Curiosando nella storia della piccola cittadina sulla riviera liburnica
Laurana, un passato ricco tutto da rivisitare

Succede talvolta che, proprio perché per una cittadina ci passi spesso, non
ti viene neanche in mente di scoprirne le sue antiche origini. È quello che
ci è accaduto in questi giorni scoprendo quasi per caso gli affreschi nella
chiesa di Laurana. Ci siamo accodati, proprio per curiosare, dietro a un
gruppo di turisti con tanto di guida che sfoderava in una mano un ombrellino
rosso. Non è che abbiamo capito molto da quanto la guida spiegò quella
mattina ai suoi turisti, soprattutto per il fatto che parlava tedesco e noi
il tedesco non lo comprendiamo, ma è bastata quella breve visita per farci,
una volta tornati a casa, consultare quanto potevamo trovare e sugli
affreschi e sulla storia di quel comune.

«Gli abitanti spediscono gran quantità di marroni»
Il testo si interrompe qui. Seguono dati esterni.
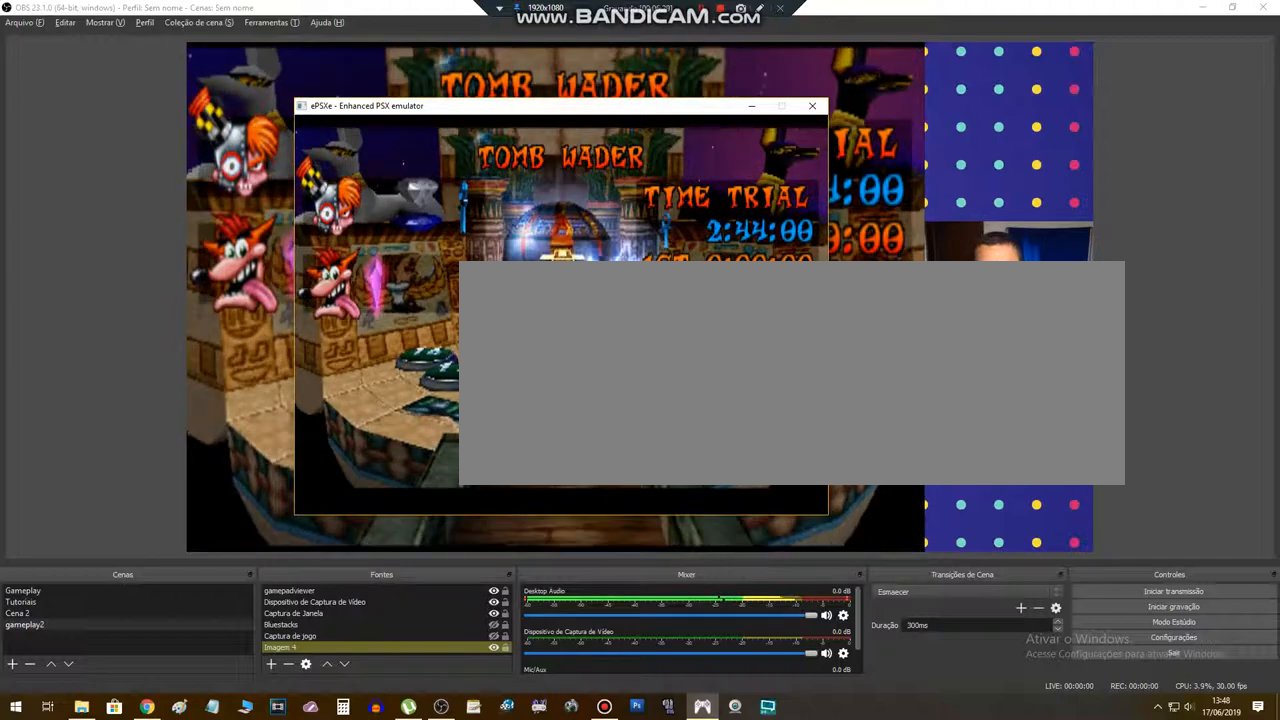
{"buttons": ["CROSS"], "left_stick": "down", "right_stick": "center", "events": [[433, "CROSS", "down"], [433, "left_stick", "down"]]}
Dunque, prima la storia. Siamo andati a curiosare prima di tutto nella
rivista "Istria" del Kandler, che ci dice: "La cittadina si nomina nel VII
secolo con il nome di Lauriana. Dal 1275 è proprietà dei conti di Pisino,
quindi dei principi di Gorizia ed infine degli Asburgo. Si sviluppò come un
centro fittamente abitato e circondato da mura. Di queste mura è rimasta
soltanto la porta cittadina che porta al porto chiamata Stubica. Nella
piazza è rimasta pure una massiccia torre medioevale e la chiesa di San
Giorgio del XIV secolo". Nelle Memorie per la storia della Liburnica città
di Fiume di Giovanni Kobler – qui di seguito riassumeremo quanto riportato
da quel noto storico – si danno, invece, notizie molto più ampie. Annota l'autore:
"Il capitanato distrettuale di Volosca comprende il comune di Laurana con
una superficie di 4859 jugeri e con una popolazione di 2749 anime ripartite
così (siamo nell'anno 1852): Lovrana 657, San Francesco 627, Opriz 836,
Tuliseviza 629". Più avanti annota ancora: "Nella storia della Carniola del
Valvasor, si legge che in Lovrana la chiesa parrocchiale è dedicata a San
Giorgio e che ci sono dodici chiese filiali. Nella chiesa principale che ha
un parroco e quattro canonici, annualmente vengono battezzate circa 37
persone e ne muoiono 20!". A quei tempi si vede che erano molto esatti a
notificare. Sempre secondo il Valvasor, "… gli abitanti fanno gran
commercio con tela e spediscono gran quantità di marroni…". Ecco dunque
che la caratteristica del paese era nota già moltissimi anni fa.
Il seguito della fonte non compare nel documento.